**Trecho**
********************
Foi assinado, pelo Presidente da República, no dia 26 de agosto, decreto que dispõe sobre as atividades relativas ao transporte, escoamento, tratamento, processamento, estocagem subterrânea, acondicionamento, liquefação, regaseificação e comercialização de gás natural, que, dentre as principais questões abordadas, destacam-se os seguintes: a reinjeção do gás; a harmonização das legislações Federal e Estaduais; ao impulso do biogás e biometano e a outorga de autorização.

  • Em relação a reinjeção do gás:

Em seu artigo 5º-C, inciso II, letra B, consta a previsão que a ANP poderá determinar a redução de reinjeção de gás nos poços de exploração de petróleo e gás natural associado:

“II – para garantir a oferta de gás natural e seus derivados, adotar medidas como:

……….

  1. b) determinar, mediante prévio processo administrativo com oitiva das empresas, respeitada a viabilidade técnico-econômica, a redução da reinjeção de gás natural ao mínimo necessário, inclusive com o estabelecimento do volume máximo de gás natural a ser reinjetado;” (NR.: o negrito e sublinhado não constam do original)

Essa questão da reinjeção foi objeto de intenso debate tanto pelo Poder Executivo quanto pelo Legislativo Federal, pois uns defendem a redução na reinjeção de gás em reservatórios de petróleo, objetivando aumentar assim a oferta de gás natural ao mercado, impulsionando o setor de gás natural no Brasil, enquanto outros defendem o tratamento dado atualmente nas operações de extração do petróleo e, consequentemente, reinjeção do gás associado, visando garantir melhor aproveitamento econômico dos poços, e ainda por questões ambientais.

A reinjeção de gás proporciona aumento na produção de petróleo, gerando mais receitas e reflexamente maior arrecadação de impostos aos entes federativos, contribuindo assim com o desenvolvimento socio econômico brasileiro. E, se levar em consideração o peso do segmento de petróleo e gás natural na economia brasileira, já alcançando a marca de 13% (treze por cento) do PIB nacional, qualquer aumento na produção traz reflexos positivos.
********************
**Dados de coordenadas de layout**
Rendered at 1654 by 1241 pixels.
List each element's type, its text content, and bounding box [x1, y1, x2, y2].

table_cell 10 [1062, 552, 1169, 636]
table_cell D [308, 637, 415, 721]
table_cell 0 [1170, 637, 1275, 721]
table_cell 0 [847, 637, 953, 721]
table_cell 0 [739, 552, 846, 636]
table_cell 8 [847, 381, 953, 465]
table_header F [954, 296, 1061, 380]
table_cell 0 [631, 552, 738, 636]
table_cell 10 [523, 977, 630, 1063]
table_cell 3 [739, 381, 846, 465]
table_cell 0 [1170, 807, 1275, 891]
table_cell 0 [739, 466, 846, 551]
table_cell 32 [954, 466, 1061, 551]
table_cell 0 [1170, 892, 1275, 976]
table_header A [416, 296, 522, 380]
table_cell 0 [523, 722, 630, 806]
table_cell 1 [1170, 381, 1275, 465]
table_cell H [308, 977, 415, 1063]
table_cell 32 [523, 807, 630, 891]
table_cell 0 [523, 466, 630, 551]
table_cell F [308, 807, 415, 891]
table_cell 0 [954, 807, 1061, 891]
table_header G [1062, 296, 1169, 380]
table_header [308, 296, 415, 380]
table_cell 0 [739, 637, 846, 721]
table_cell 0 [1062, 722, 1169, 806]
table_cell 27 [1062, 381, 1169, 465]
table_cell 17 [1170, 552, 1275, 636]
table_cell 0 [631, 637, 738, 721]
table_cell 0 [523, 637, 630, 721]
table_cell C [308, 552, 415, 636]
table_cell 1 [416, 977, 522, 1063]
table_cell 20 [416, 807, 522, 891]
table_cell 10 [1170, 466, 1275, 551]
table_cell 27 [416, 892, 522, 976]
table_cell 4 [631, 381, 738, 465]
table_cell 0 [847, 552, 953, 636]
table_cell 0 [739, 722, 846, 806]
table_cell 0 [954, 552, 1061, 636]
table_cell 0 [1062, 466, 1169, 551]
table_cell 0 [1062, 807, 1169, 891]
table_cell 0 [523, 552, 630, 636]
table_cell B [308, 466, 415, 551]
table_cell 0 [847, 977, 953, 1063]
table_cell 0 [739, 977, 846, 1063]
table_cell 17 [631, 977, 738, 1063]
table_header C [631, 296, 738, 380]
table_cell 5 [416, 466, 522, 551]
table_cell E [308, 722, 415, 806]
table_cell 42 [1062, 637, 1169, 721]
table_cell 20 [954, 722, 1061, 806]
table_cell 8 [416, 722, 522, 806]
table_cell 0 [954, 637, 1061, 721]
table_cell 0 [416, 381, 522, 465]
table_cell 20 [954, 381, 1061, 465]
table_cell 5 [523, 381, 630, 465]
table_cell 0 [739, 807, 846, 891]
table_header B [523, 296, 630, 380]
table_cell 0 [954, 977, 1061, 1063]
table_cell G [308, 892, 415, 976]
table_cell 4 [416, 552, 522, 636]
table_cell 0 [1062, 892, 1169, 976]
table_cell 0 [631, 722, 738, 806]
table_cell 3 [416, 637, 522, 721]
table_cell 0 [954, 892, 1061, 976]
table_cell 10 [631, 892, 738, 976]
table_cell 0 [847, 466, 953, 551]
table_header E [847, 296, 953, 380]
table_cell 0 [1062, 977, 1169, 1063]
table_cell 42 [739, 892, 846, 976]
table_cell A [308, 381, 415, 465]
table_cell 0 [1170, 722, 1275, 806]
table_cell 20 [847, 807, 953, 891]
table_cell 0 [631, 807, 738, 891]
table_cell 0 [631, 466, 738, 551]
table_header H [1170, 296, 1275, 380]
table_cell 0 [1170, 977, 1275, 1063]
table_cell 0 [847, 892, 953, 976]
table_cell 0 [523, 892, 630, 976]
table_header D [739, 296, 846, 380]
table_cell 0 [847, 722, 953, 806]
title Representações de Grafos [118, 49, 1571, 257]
********************
**Descrição do exercício**
Retome o trecho sobre o decreto do gás natural e continue a partir da última frase.

**Resultado abaixo**
Por outro lado, é inegável que a redução do volume de gás natural reinjetado nos poços de petróleo, especialmente o oriundo do pré-sal aumentará a sua oferta no mercado brasileiro contribuindo significativamente para o desenvolvimento deste setor.

Ocorre que duas variáveis precisam ser esclarecidas em relação a reinjeção para ancorar corretamente esta questão.

  • Quanto a questão da infraestrutura de escoamento:

A infraestrutura para escoamento do gás natural extraído na área do pré-sal da Bacia de Santos é fundamental para viabilizar eventual aumento da produção de gás natural.

Apenas a título de exemplo, o gasoduto denominado Rota 3, que tem 355 km de extensão (307 km no mar e 48 km em terra) que levará o gás natural até o Complexo Petroquímico do Estado do Rio de Janeiro (Comperj), em Itaboraí – RJ, atualmente tem uma vazão reduzida de escoamento para aproximadamente 18 milhões de m3 por dia, pois por enquanto é desviado para a Rota 2, através de interligação entre os dois gasodutos e transportado até a Unidade de Tratamento de Gás de Cabiúnas (UTGCAB), em operação na cidade de Macaé – RJ.

Quando estiver em pleno funcionamento a Rota 3 a capacidade de escoamento através da malha de gasodutos aumentará para 44 milhões de metros cúbicos de gás por dia.

Somente isso, já mais que duplicará a oferta de gás natural no mercado brasileiro!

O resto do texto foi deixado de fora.